- **PROBLEM TO WORK ON**
Pull out each line in the rows below that contains the string "every", treating uppercase and lowercase letters as different.
──────────
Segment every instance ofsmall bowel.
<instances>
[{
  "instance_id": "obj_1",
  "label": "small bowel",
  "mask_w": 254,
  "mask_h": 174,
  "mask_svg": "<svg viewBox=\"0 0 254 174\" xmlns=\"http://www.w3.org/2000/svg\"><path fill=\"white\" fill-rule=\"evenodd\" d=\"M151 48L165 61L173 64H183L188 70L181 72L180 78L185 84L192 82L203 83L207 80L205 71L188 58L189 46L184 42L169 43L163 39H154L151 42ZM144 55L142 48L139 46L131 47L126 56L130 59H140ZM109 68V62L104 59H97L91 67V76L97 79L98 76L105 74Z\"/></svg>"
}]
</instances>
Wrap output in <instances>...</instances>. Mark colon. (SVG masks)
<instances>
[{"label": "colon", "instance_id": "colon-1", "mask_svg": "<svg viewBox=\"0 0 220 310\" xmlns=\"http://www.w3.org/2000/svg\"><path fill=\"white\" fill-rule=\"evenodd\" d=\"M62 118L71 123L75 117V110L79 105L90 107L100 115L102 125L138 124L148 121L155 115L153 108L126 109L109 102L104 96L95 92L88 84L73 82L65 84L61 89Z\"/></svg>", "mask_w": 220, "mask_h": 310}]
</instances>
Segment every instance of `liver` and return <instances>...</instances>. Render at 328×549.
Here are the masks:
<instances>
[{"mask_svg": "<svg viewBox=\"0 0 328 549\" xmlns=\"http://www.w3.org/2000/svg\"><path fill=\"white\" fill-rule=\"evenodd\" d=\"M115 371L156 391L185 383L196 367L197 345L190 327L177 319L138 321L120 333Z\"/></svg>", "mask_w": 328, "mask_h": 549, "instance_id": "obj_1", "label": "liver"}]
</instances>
──────────
- **EXERCISE SOLUTION**
Segment every instance ofsmall bowel.
Segment every instance of `liver` and return <instances>...</instances>. Render at 328×549.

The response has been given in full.